Text provided:
================
What is Caveat Lector?
Caveat Lector is a literary and arts webzine (www.caveat- lector.org) that began in the late 80s and early 90s as a Xeroxed guerrilla zine, dropped surreptitiously in cafes and bookstores in the Bay Area, New York, and Seattle, devoted at first exclusively to the work of the principals – poet, playwright and novelist James Bybee; composer, fiction writer and philosophical essayist Andrew Towne; writer, theater director and collagist Gordon Phipps; and myself – then gradually opened out to work by our friends, and later, after Poet’s Market discovered us, to poets, writers and artists around the country and eventually abroad. We went online several years ago, and now also include music, the visual arts, audio streams of poems, and short films on our website (the other principals have moved on; I now co-edit and co-publish with writer and musician Ho Lin). Recently Ho and I retired the print version, and intend to publish every couple of years an anthology of work from the webzine. With Berkeley’s Regent Press, we have also published a small line of books; Spy is a Caveat Lector book, as are the novels September Snow and Runes of Iona by Robert Balmanno.
================
(Source data)
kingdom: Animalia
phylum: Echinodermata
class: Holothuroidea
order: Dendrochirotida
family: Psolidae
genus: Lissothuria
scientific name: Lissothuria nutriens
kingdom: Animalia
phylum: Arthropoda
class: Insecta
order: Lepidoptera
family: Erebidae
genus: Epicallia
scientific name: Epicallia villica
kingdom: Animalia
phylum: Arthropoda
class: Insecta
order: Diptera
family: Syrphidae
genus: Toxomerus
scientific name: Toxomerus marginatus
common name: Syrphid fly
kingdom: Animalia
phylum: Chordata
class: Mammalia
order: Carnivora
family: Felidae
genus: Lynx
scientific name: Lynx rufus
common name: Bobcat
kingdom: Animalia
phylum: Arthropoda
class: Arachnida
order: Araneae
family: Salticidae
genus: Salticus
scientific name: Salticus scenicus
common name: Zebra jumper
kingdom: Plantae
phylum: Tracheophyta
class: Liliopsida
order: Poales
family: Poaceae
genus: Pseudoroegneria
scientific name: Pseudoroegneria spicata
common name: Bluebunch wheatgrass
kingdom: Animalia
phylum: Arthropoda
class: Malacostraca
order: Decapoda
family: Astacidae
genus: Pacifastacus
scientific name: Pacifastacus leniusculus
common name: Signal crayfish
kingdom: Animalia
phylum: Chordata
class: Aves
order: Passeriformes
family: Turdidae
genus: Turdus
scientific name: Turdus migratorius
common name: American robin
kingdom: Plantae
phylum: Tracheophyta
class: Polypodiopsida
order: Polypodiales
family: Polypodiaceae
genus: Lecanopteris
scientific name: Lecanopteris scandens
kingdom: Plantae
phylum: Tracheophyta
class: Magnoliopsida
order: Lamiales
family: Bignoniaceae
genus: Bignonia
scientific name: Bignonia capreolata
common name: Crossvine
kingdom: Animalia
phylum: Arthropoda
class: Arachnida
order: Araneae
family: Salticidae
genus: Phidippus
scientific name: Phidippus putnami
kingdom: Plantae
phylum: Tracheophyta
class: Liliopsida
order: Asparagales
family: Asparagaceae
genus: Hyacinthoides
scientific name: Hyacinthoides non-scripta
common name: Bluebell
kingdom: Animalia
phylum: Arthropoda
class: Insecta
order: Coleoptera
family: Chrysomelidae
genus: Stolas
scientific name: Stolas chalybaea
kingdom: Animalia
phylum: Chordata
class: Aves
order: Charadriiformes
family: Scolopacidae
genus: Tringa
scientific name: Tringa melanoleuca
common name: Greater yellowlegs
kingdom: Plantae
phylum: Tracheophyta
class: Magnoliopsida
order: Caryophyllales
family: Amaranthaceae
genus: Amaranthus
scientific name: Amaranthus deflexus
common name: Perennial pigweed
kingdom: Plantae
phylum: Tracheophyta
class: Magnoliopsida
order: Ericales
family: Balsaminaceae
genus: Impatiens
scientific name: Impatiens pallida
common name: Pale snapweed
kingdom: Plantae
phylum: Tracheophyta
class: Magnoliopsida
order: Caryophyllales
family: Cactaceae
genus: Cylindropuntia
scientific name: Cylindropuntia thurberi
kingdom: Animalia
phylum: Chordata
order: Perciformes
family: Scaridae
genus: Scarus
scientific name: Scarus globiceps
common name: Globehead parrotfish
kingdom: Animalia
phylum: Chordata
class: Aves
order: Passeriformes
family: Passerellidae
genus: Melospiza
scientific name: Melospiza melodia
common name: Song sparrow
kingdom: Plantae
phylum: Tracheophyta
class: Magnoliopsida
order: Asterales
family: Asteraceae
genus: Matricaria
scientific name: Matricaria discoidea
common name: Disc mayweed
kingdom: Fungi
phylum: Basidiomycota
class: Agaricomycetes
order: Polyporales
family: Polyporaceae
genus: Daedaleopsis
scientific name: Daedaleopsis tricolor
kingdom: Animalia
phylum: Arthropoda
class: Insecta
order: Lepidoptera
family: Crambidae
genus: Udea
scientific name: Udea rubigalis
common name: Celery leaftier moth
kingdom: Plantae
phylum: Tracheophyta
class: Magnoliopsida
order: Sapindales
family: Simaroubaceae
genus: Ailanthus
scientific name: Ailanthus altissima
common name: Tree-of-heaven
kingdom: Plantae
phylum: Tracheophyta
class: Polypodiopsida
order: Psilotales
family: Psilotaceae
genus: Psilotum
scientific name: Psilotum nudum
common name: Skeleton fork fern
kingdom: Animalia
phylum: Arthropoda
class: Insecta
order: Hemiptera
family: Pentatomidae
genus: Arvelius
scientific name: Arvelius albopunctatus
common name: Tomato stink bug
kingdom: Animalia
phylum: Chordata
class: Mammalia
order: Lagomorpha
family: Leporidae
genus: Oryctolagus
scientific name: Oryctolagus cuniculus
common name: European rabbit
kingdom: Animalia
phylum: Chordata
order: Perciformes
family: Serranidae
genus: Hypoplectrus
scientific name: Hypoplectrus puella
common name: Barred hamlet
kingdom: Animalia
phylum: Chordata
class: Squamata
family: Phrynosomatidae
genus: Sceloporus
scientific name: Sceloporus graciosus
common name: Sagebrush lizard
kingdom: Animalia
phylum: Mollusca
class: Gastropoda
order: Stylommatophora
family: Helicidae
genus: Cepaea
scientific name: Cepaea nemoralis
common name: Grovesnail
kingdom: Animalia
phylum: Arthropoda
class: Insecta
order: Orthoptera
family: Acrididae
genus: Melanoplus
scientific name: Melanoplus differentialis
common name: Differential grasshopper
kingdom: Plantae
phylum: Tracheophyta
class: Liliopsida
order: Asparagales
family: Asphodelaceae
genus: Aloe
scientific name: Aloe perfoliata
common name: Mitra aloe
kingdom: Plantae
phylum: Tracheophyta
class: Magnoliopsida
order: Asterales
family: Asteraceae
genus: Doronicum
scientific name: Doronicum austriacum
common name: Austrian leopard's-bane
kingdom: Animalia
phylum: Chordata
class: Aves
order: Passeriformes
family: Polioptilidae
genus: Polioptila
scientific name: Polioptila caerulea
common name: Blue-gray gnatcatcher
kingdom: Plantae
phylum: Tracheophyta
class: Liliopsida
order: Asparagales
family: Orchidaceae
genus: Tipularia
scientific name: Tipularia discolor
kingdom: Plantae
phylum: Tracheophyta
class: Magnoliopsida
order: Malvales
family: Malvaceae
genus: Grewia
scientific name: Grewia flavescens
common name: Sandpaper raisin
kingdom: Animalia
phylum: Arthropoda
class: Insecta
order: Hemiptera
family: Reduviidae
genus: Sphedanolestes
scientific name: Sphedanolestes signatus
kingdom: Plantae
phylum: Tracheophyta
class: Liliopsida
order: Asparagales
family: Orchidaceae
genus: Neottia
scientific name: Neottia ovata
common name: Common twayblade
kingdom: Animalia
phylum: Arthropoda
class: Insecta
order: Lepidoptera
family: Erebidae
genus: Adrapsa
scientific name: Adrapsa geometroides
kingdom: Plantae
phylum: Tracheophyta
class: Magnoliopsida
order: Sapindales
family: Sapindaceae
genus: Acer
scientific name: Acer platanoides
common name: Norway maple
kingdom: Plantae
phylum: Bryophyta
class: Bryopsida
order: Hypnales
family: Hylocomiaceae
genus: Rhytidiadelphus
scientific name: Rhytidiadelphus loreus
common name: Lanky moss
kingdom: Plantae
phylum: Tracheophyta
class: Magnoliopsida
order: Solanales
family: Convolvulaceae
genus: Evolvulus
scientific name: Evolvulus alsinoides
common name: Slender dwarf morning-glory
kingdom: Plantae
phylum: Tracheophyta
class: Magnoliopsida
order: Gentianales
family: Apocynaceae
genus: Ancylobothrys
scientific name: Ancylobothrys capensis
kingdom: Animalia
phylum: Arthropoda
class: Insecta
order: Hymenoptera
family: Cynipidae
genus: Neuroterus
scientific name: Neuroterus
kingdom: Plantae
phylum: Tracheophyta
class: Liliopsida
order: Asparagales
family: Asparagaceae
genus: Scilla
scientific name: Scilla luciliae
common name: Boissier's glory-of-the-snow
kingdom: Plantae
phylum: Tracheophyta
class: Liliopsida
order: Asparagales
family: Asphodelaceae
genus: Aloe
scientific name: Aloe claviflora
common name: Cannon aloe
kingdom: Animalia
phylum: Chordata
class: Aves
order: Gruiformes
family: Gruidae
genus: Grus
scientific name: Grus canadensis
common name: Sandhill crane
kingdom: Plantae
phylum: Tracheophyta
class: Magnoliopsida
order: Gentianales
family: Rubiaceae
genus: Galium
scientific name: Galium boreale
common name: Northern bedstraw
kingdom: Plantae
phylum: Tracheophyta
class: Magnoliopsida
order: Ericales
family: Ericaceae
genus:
================
Problems to solve:
(1) Using the text about Caveat Lector, decide whether each statement agrees with it: (a) Caveat Lector started as a Xeroxed zine left in cafes and bookstores; (b) the print version is still being published; (c) Spy was published as a Caveat Lector book. Answer yes or no for each and quote the words from the text that settle it.
(2) Reproduce the lines of the listing from the line with "scientific name: Ailanthus altissima" to the line with "genus: Tipularia", including both of those lines and nothing more.
The text about Caveat Lector and the listing have no connection to each other.

Answers below:
(1)
(a) Yes: "began in the late 80s and early 90s as a Xeroxed guerrilla zine, dropped surreptitiously in cafes and bookstores"
(b) No: "Recently Ho and I retired the print version"
(c) Yes: "Spy is a Caveat Lector book"

(2)
scientific name: Ailanthus altissima
common name: Tree-of-heaven
kingdom: Plantae
phylum: Tracheophyta
class: Polypodiopsida
order: Psilotales
family: Psilotaceae
genus: Psilotum
scientific name: Psilotum nudum
common name: Skeleton fork fern
kingdom: Animalia
phylum: Arthropoda
class: Insecta
order: Hemiptera
family: Pentatomidae
genus: Arvelius
scientific name: Arvelius albopunctatus
common name: Tomato stink bug
kingdom: Animalia
phylum: Chordata
class: Mammalia
order: Lagomorpha
family: Leporidae
genus: Oryctolagus
scientific name: Oryctolagus cuniculus
common name: European rabbit
kingdom: Animalia
phylum: Chordata
order: Perciformes
family: Serranidae
genus: Hypoplectrus
scientific name: Hypoplectrus puella
common name: Barred hamlet
kingdom: Animalia
phylum: Chordata
class: Squamata
family: Phrynosomatidae
genus: Sceloporus
scientific name: Sceloporus graciosus
common name: Sagebrush lizard
kingdom: Animalia
phylum: Mollusca
class: Gastropoda
order: Stylommatophora
family: Helicidae
genus: Cepaea
scientific name: Cepaea nemoralis
common name: Grovesnail
kingdom: Animalia
phylum: Arthropoda
class: Insecta
order: Orthoptera
family: Acrididae
genus: Melanoplus
scientific name: Melanoplus differentialis
common name: Differential grasshopper
kingdom: Plantae
phylum: Tracheophyta
class: Liliopsida
order: Asparagales
family: Asphodelaceae
genus: Aloe
scientific name: Aloe perfoliata
common name: Mitra aloe
kingdom: Plantae
phylum: Tracheophyta
class: Magnoliopsida
order: Asterales
family: Asteraceae
genus: Doronicum
scientific name: Doronicum austriacum
common name: Austrian leopard's-bane
kingdom: Animalia
phylum: Chordata
class: Aves
order: Passeriformes
family: Polioptilidae
genus: Polioptila
scientific name: Polioptila caerulea
common name: Blue-gray gnatcatcher
kingdom: Plantae
phylum: Tracheophyta
class: Liliopsida
order: Asparagales
family: Orchidaceae
genus: Tipularia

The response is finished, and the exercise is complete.